What you should do: Pull out the text read from each of the records below, line for line and unchanged, leaving out the picture lines.
╭─ Data provided
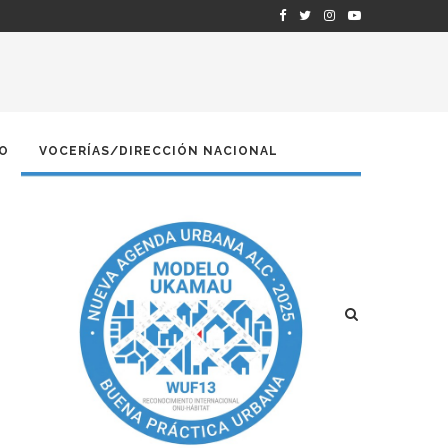
O
VOCERÍAS/DIRECCIÓN NACIONAL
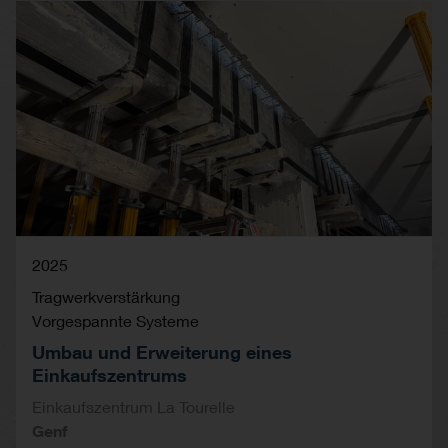
2025
Tragwerkverstärkung
Vorgespannte Systeme
Umbau und Erweiterung eines
Einkaufszentrums
Einkaufszentrum La Tourelle
Genf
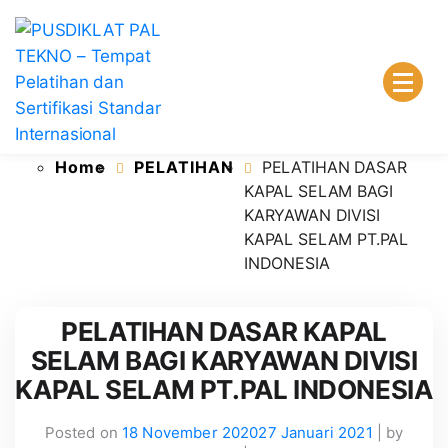
PUSDIKLAT PAL TEKNO – Tempat
Lembaga Pelatihan dan Sertifikasi Standar
Home
PELATIHAN
PELATIHAN DASAR
Pelatihan dan Sertifikasi Standar
Internasional
KAPAL SELAM BAGI
Internasional
KARYAWAN DIVISI
KAPAL SELAM PT.PAL
INDONESIA
PELATIHAN DASAR KAPAL
SELAM BAGI KARYAWAN DIVISI
KAPAL SELAM PT.PAL INDONESIA
Posted on
18 November 2020
27 Januari 2021
|
by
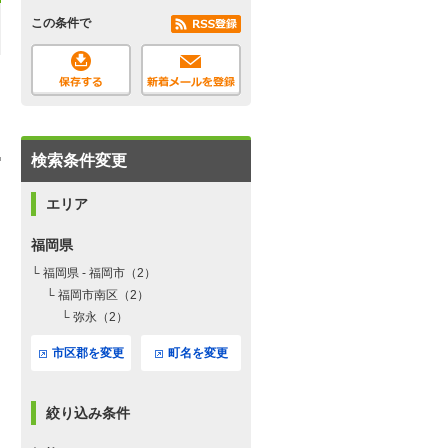
この条件で
検索条件変更
エリア
福岡県
└ 福岡県 - 福岡市（2）
└ 福岡市南区（2）
└ 弥永（2）
市区郡を変更
町名を変更
絞り込み条件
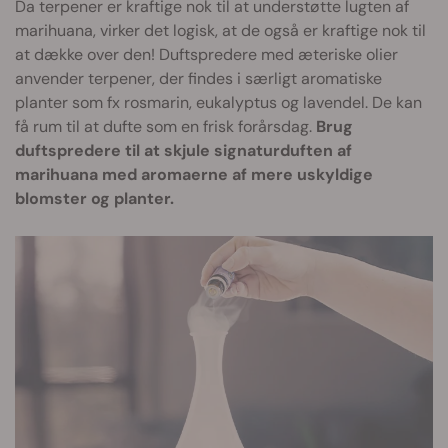
Da terpener er kraftige nok til at understøtte lugten af
marihuana, virker det logisk, at de også er kraftige nok til
at dække over den! Duftspredere med æteriske olier
anvender terpener, der findes i særligt aromatiske
planter som fx rosmarin, eukalyptus og lavendel. De kan
få rum til at dufte som en frisk forårsdag.
Brug
duftspredere til at skjule signaturduften af
marihuana med aromaerne af mere uskyldige
blomster og planter.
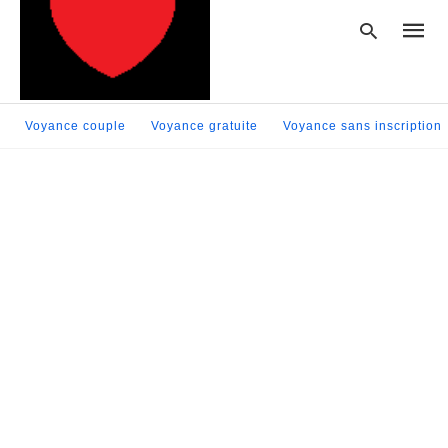
Voyance couple
Voyance gratuite
Voyance sans inscription
Type
your
searc
query
and
hit
enter:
╰─
The answer:
O
VOCERÍAS/DIRECCIÓN NACIONAL
2025
Tragwerkverstärkung
Vorgespannte Systeme
Umbau und Erweiterung eines
Einkaufszentrums
Einkaufszentrum La Tourelle
Genf
PUSDIKLAT PAL TEKNO – Tempat
Lembaga Pelatihan dan Sertifikasi Standar
Home
PELATIHAN
PELATIHAN DASAR
Pelatihan dan Sertifikasi Standar
Internasional
KAPAL SELAM BAGI
Internasional
KARYAWAN DIVISI
KAPAL SELAM PT.PAL
INDONESIA
PELATIHAN DASAR KAPAL
SELAM BAGI KARYAWAN DIVISI
KAPAL SELAM PT.PAL INDONESIA
Posted on
18 November 2020
27 Januari 2021
|
by
この条件で
検索条件変更
エリア
福岡県
└ 福岡県 - 福岡市（2）
└ 福岡市南区（2）
└ 弥永（2）
市区郡を変更
町名を変更
絞り込み条件
Da terpener er kraftige nok til at understøtte lugten af
marihuana, virker det logisk, at de også er kraftige nok til
at dække over den! Duftspredere med æteriske olier
anvender terpener, der findes i særligt aromatiske
planter som fx rosmarin, eukalyptus og lavendel. De kan
få rum til at dufte som en frisk forårsdag.
Brug
duftspredere til at skjule signaturduften af
marihuana med aromaerne af mere uskyldige
blomster og planter.
Voyance couple
Voyance gratuite
Voyance sans inscription
Type
your
searc
query
and
hit
enter:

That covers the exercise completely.